* Material shown
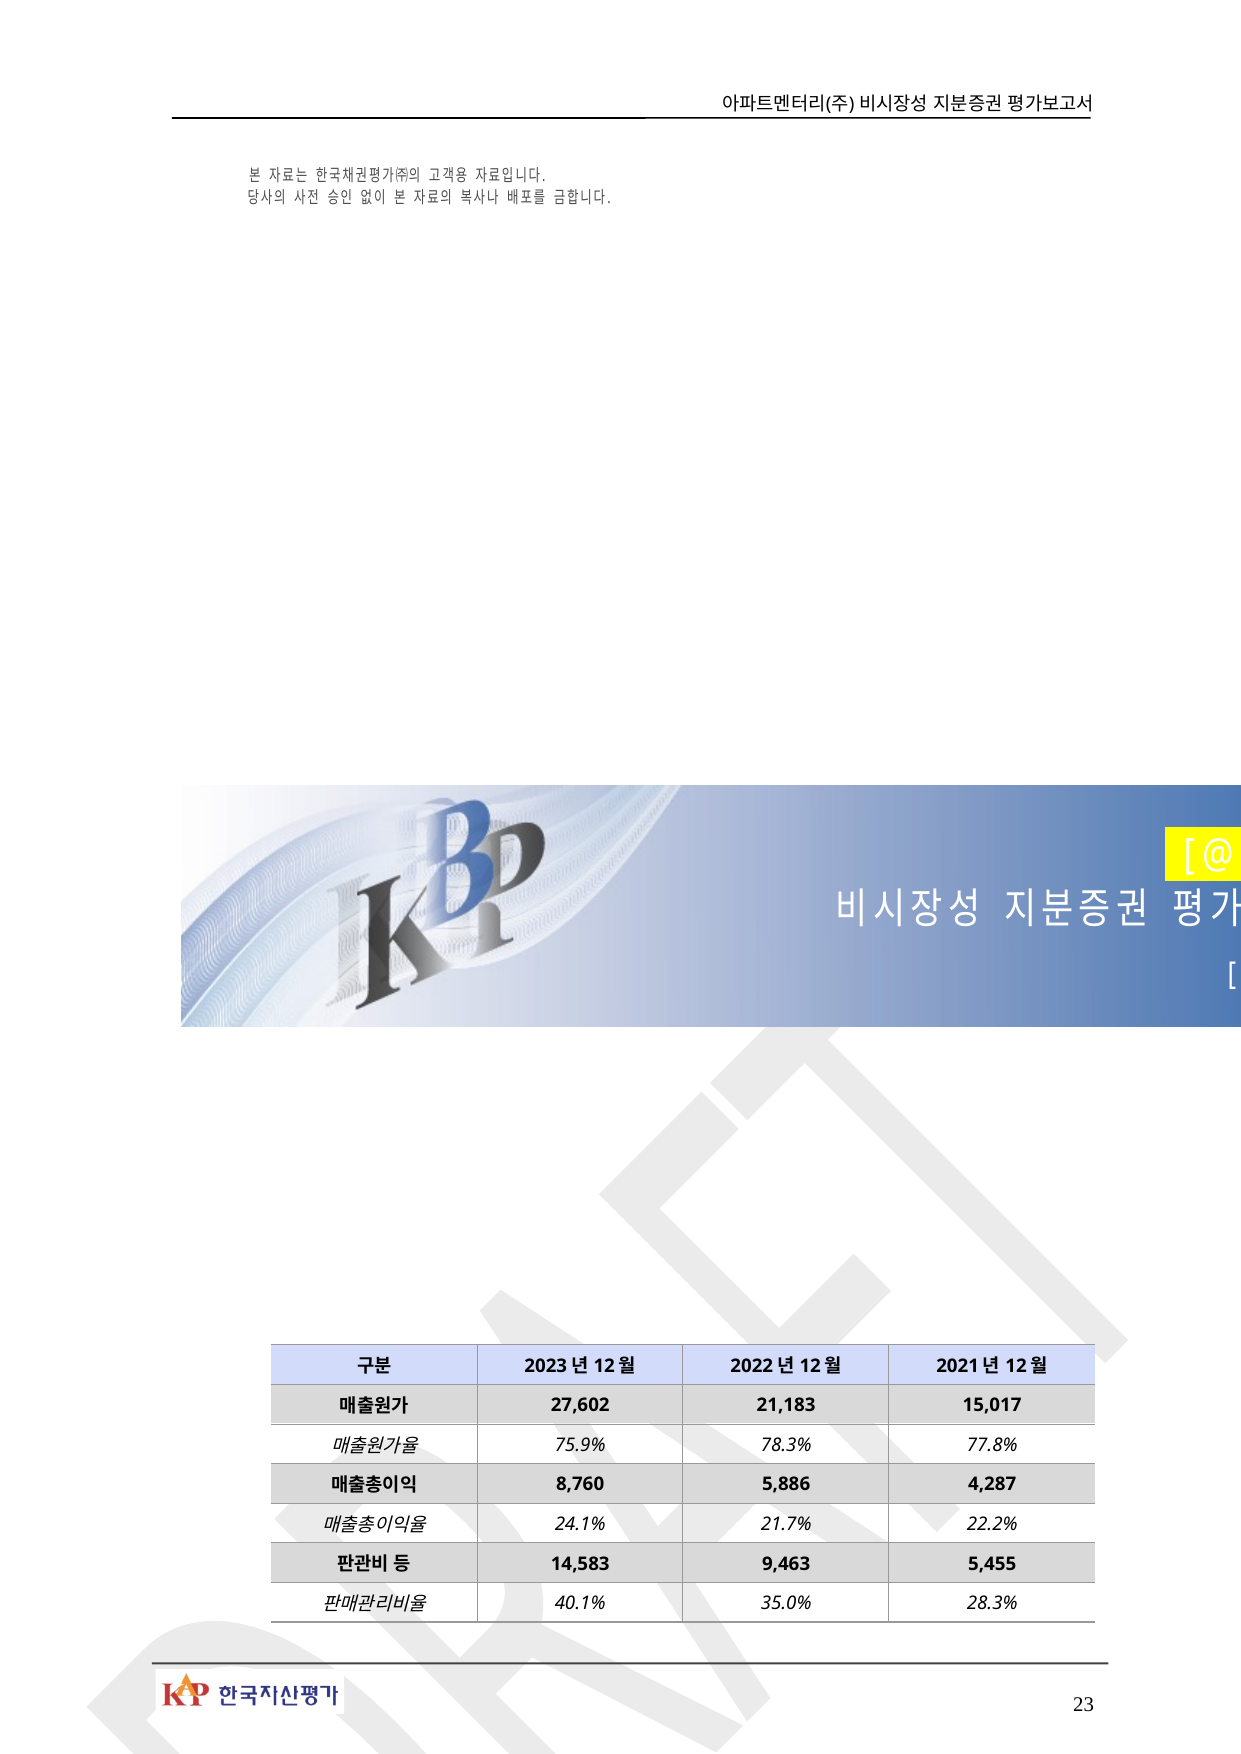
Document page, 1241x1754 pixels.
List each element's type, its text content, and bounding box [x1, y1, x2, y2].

table_cell 40.1% [478, 1583, 682, 1621]
table_cell 5,455 [889, 1543, 1095, 1582]
table_cell 78.3% [683, 1425, 888, 1463]
table_header 구분 [271, 1345, 477, 1384]
table_cell 27,602 [478, 1385, 682, 1423]
table_cell 35.0% [683, 1583, 888, 1621]
table_cell 75.9% [478, 1425, 682, 1463]
table_cell 24.1% [478, 1504, 682, 1542]
table_cell 판매관리비율 [271, 1583, 477, 1621]
table_cell 9,463 [683, 1543, 888, 1582]
table_cell 21.7% [683, 1504, 888, 1542]
table_cell 28.3% [889, 1583, 1095, 1621]
table_cell 매출총이익율 [271, 1504, 477, 1542]
picture [155, 1669, 345, 1714]
table_cell 4,287 [889, 1464, 1095, 1503]
table_cell 21,183 [683, 1385, 888, 1423]
table_cell 22.2% [889, 1504, 1095, 1542]
table_cell 매출원가율 [271, 1425, 477, 1463]
table_header 2023년 12월 [478, 1345, 682, 1384]
table_header 2021년 12월 [889, 1345, 1095, 1384]
table_cell 14,583 [478, 1543, 682, 1582]
table_cell 8,760 [478, 1464, 682, 1503]
table_cell 매출원가 [271, 1385, 477, 1423]
table_cell 15,017 [889, 1385, 1095, 1423]
table_cell 판관비 등 [271, 1543, 477, 1582]
table_cell 77.8% [889, 1425, 1095, 1463]
table_cell 매출총이익 [271, 1464, 477, 1503]
table_cell 5,886 [683, 1464, 888, 1503]
table_header 2022년 12월 [683, 1345, 888, 1384]
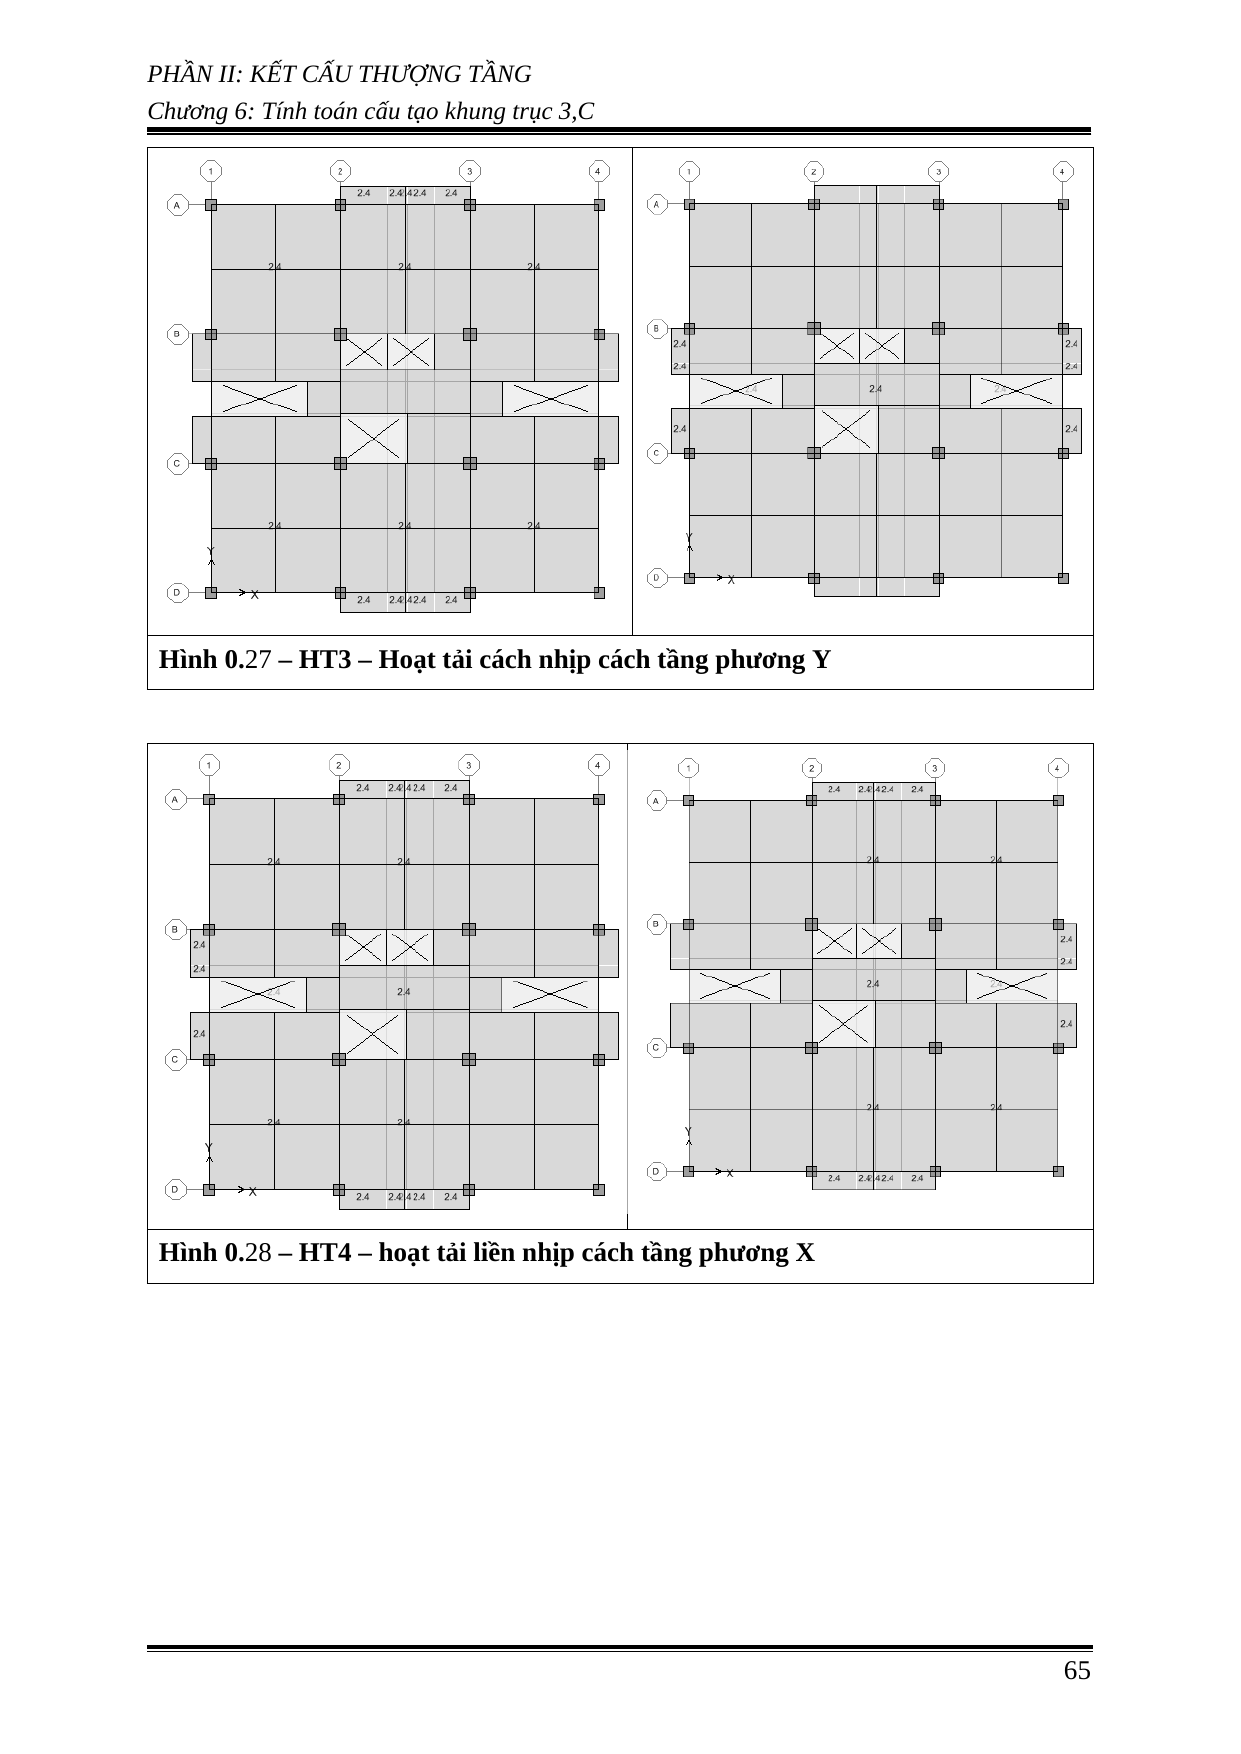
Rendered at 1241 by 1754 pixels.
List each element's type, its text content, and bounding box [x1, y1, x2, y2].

* Problem details
Copy out each record word for word and omit any pictures.

* Response below
Document page, 1241x1754 pixels.
List each element's type, its text content, and bounding box [x1, y1, x2, y2].

table_cell 40.1% [478, 1583, 682, 1621]
table_cell 5,455 [889, 1543, 1095, 1582]
table_cell 78.3% [683, 1425, 888, 1463]
table_header 구분 [271, 1345, 477, 1384]
table_cell 27,602 [478, 1385, 682, 1423]
table_cell 35.0% [683, 1583, 888, 1621]
table_cell 75.9% [478, 1425, 682, 1463]
table_cell 24.1% [478, 1504, 682, 1542]
table_cell 판매관리비율 [271, 1583, 477, 1621]
table_cell 9,463 [683, 1543, 888, 1582]
table_cell 21.7% [683, 1504, 888, 1542]
table_cell 28.3% [889, 1583, 1095, 1621]
table_cell 매출총이익율 [271, 1504, 477, 1542]
picture [155, 1669, 345, 1714]
table_cell 4,287 [889, 1464, 1095, 1503]
table_cell 21,183 [683, 1385, 888, 1423]
table_cell 22.2% [889, 1504, 1095, 1542]
table_cell 매출원가율 [271, 1425, 477, 1463]
table_header 2023년 12월 [478, 1345, 682, 1384]
table_header 2021년 12월 [889, 1345, 1095, 1384]
table_cell 14,583 [478, 1543, 682, 1582]
table_cell 8,760 [478, 1464, 682, 1503]
table_cell 매출원가 [271, 1385, 477, 1423]
table_cell 15,017 [889, 1385, 1095, 1423]
table_cell 판관비 등 [271, 1543, 477, 1582]
table_cell 77.8% [889, 1425, 1095, 1463]
table_cell 매출총이익 [271, 1464, 477, 1503]
table_cell 5,886 [683, 1464, 888, 1503]
table_header 2022년 12월 [683, 1345, 888, 1384]
Rendered at 1241 by 1754 pixels.
List each element's type, its text content, and bounding box [x1, y1, x2, y2].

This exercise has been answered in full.